Review empiris dan teoritis memberikan hasil yang lebih baik dalam pencapaian kemampuan berpikir
kritis siswa

daripada siswa yang diajar dengan menggunakan pembelajaran konvensional.


Perbedaan rata-rata prestasi belajar siswa disebabkan oleh perbedaan perlakuan antar eksperimen

kelas dan kelas kontrol. Inkuiri - penemuan adalah model pembelajaran yang didasarkan pada
penemuan dan pengalaman seperti pada

bahan fluida statis tentang hukum Archimedes. Dalam pembelajaran, siswa melakukan percobaan
untuk mengetahui

Hukum Archimedes melalui kerja praktek yang mereka lakukan, sehingga mereka dapat dengan mudah
mengingat hukum Archimedes.

Mahasiswa memahami konsep Archimedes dengan mudah berdasarkan pengalaman praktikumnya.


Demikianlah pencapaiannya

Siswa yang belajar dengan menggunakan model discovery learning lebih baik daripada siswa yang
belajar dengan menggunakan metode konvensional

belajar.

Saat melakukan eksperimen di kelas eksperimen, siswa lebih aktif dan bersemangat

mengikuti kegiatan pembelajaran, dan rasa ingin tahu siswa semakin tinggi. Para siswa sangat aktif dan
senang

karena mereka dapat menemukan hukum Archimedes sendiri melalui eksperimen. Menurut Makoolati
et al, (2015)
pembelajaran penemuan memberikan kesempatan untuk kegiatan yang berpusat pada siswa dan
memungkinkan siswa untuk belajar tidak hanya dari

guru sebagai satu-satunya sumber belajar.

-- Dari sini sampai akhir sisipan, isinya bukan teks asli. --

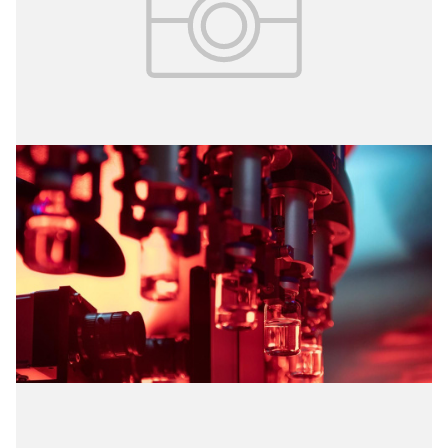
30.03.2026
№ 11 (409)
Новые онкопрепараты
Столичные фармпредприятия увеличивают
производство онкопрепаратов.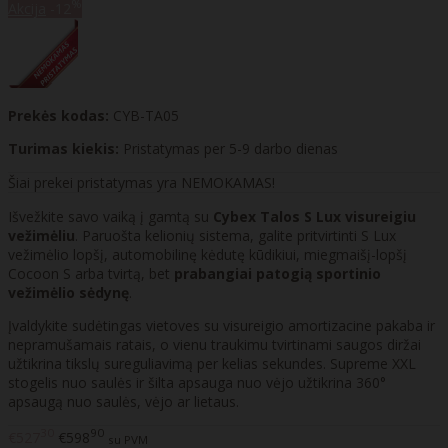
%
Akcija
-12
Prekės kodas:
CYB-TA05
Turimas kiekis:
Pristatymas per 5-9 darbo dienas
Šiai prekei pristatymas yra NEMOKAMAS!
Išvežkite savo vaiką į gamtą su
Cybex Talos S Lux visureigiu
vežimėliu
. Paruošta kelionių sistema, galite pritvirtinti S Lux
vežimėlio lopšį, automobilinę kėdutę kūdikiui, miegmaišį-lopšį
Cocoon S arba tvirtą, bet
prabangiai patogią sportinio
vežimėlio sėdynę
.
Įvaldykite sudėtingas vietoves su visureigio amortizacine pakaba ir
nepramušamais ratais, o vienu traukimu tvirtinami saugos diržai
užtikrina tikslų sureguliavimą per kelias sekundes. Supreme XXL
stogelis nuo saulės ir šilta apsauga nuo vėjo užtikrina 360°
apsaugą nuo saulės, vėjo ar lietaus.
30
90
€527
€598
su PVM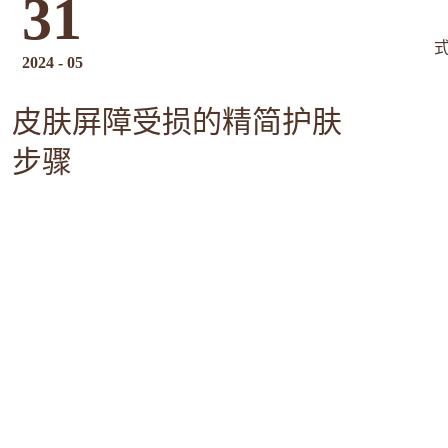
31
2024
-
05
皮肤屏障受损的精简护肤
步骤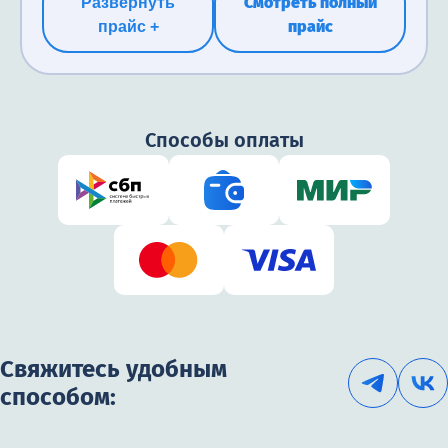
Смотреть полный
Развернуть
прайс
прайс +
Способы оплаты
Свяжитесь удобным
способом: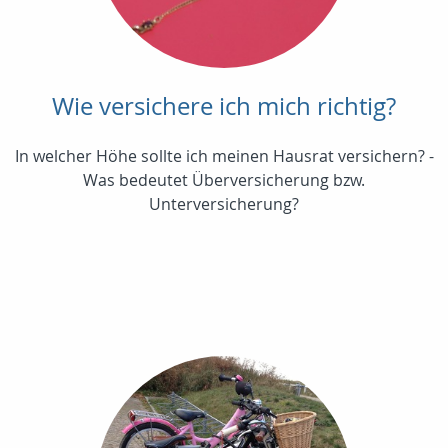
Wie versichere ich mich richtig?
In welcher Höhe sollte ich meinen Hausrat versichern? -
Was bedeutet Überversicherung bzw.
Unterversicherung?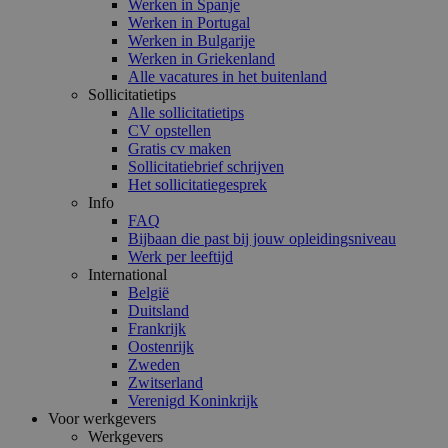
Werken in Spanje
Werken in Portugal
Werken in Bulgarije
Werken in Griekenland
Alle vacatures in het buitenland
Sollicitatietips
Alle sollicitatietips
CV opstellen
Gratis cv maken
Sollicitatiebrief schrijven
Het sollicitatiegesprek
Info
FAQ
Bijbaan die past bij jouw opleidingsniveau
Werk per leeftijd
International
België
Duitsland
Frankrijk
Oostenrijk
Zweden
Zwitserland
Verenigd Koninkrijk
Voor werkgevers
Werkgevers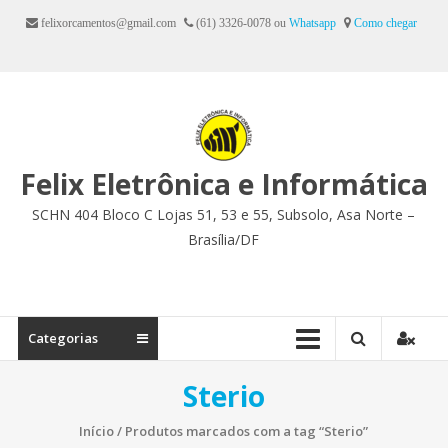
Ir
felixorcamentos@gmail.com
(61) 3326-0078 ou
Whatsapp
Como chegar
para
o
conteúdo
Felix Eletrônica e Informática
SCHN 404 Bloco C Lojas 51, 53 e 55, Subsolo, Asa Norte –
Brasília/DF
Categorias
Sterio
Início
/ Produtos marcados com a tag “Sterio”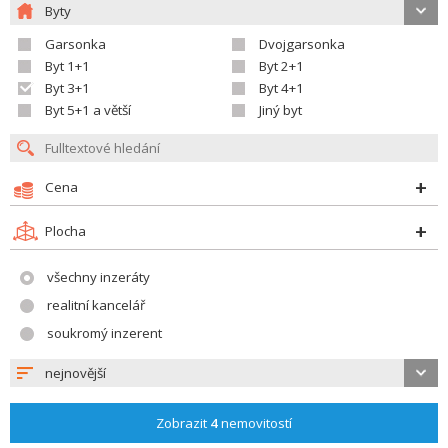
Byty
Garsonka
Dvojgarsonka
Byt 1+1
Byt 2+1
Byt 3+1
Byt 4+1
Byt 5+1 a větší
Jiný byt
Cena
Plocha
všechny inzeráty
realitní kancelář
soukromý inzerent
nejnovější
Zobrazit
4
nemovitostí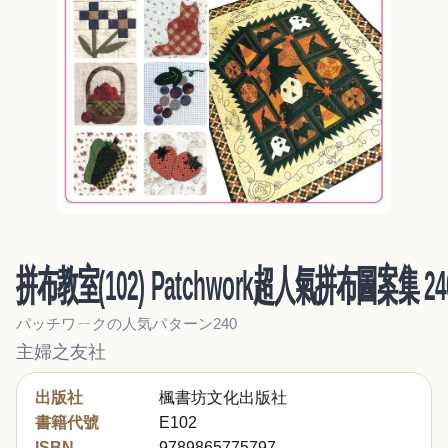
拼布教室(102) Patchwork超人氣拼布圖案集 24
パッチワㄧクの人気パターン240
主婦之友社
出版社
楓書坊文化出版社
書籍代號
E102
ISBN
9789865775797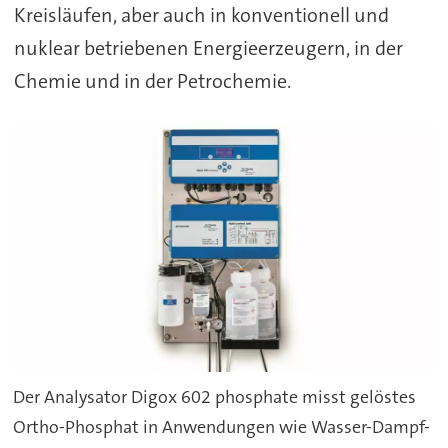
Kreisläufen, aber auch in konventionell und
nuklear betriebenen Energieerzeugern, in der
Chemie und in der Petrochemie.
Der Analysator Digox 602 phosphate misst gelöstes
Ortho-Phosphat in Anwendungen wie Wasser-Dampf-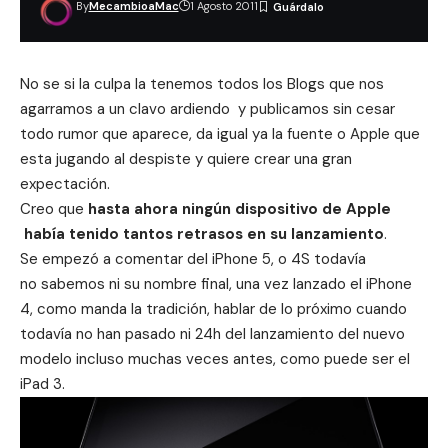
By
MecambioaMac
1 Agosto 2011
No se si la culpa la tenemos todos los Blogs que nos
agarramos a un clavo ardiendo y publicamos sin cesar
todo rumor que aparece, da igual ya la fuente o Apple que
esta jugando al despiste y quiere crear una gran
expectación.
Creo que
hasta ahora ningún dispositivo de Apple
había tenido tantos retrasos en su lanzamiento
.
Se empezó a comentar del iPhone 5, o 4S todavía
no sabemos ni su nombre final, una vez lanzado el iPhone
4, como manda la tradición, hablar de lo próximo cuando
todavía no han pasado ni 24h del lanzamiento del nuevo
modelo incluso muchas veces antes, como puede ser el
iPad 3.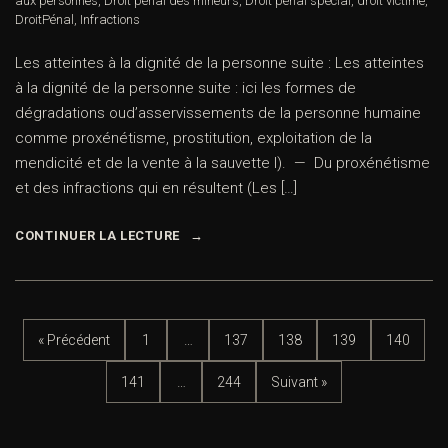
aux personnes
,
Droit pénal des mineurs
,
Droit pénal spécial
,
droit victime
,
DroitPénal
,
Infractions
Les atteintes à la dignité de la personne suite : Les atteintes
à la dignité de la personne suite : ici les formes de
dégradations oud’asservissements de la personne humaine
comme proxénétisme, prostitution, exploitation de la
mendicité et de la vente à la sauvette I). — Du proxénétisme
et des infractions qui en résultent (Les […]
CONTINUER LA LECTURE
« Précédent
1
…
137
138
139
140
141
…
244
Suivant »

Kelebihan yang didapatkan siswa dari model pembelajaran ini adalah dapat memicu rasa curionsity dan
rasa curions siswa

belajar mandiri dalam pemecahan masalah. Oleh karena itu dalam penelitian ini siswa yang belajar
dengan menggunakan inkuiri -

penemuan melalui tinjauan empiris dan teoritis memiliki keterampilan berpikir kritis yang lebih tinggi
daripada mereka yang mempelajarinya

menggunakan pembelajaran konvensional. Sebagaimana telah diketahui, fisika merupakan kategori


pembelajaran IPA yang membutuhkan eksperimen

kegiatan untuk memahami konsep atau prinsip. Selain meningkatkan kemampuan berpikir kritis juga
meningkat

Prestasi belajar siswa, karena siswa secara mandiri belajar mendapatkan hasil percobaan yang mana

mereka lakukan untuk membuktikan teori. Proses ini dapat membantu siswa mengembangkan ilmunya
karena dalam melakukan pembelajaran

bereksperimen sendiri yang kemudian disempurnakan dengan penjelasan guru. Dalam pembelajaran
seperti itu, guru tidak
ikon utama pembelajaran, tetapi siswa adalah. Dengan demikian, siswa memiliki peluang yang besar
untuk mengkonstruksi kritisnya

berpikir.

KESIMPULAN

Penyelidikan - pembelajaran penemuan melalui tinjauan empiris dan teoritis menghasilkan


keterampilan berpikir kritis yang lebih tinggi

daripada pembelajaran konvensional. Oleh karena itu, pembelajaran inkuiri - discovery learning
direkomendasikan untuk pembelajaran

materi fisika lainnya untuk meningkatkan kemampuan berpikir kritis siswa. Penelitian selanjutnya
diharapkan dapat dilakukan

gambaran menyeluruh tentang keterampilan berpikir tingkat tinggi lainnya.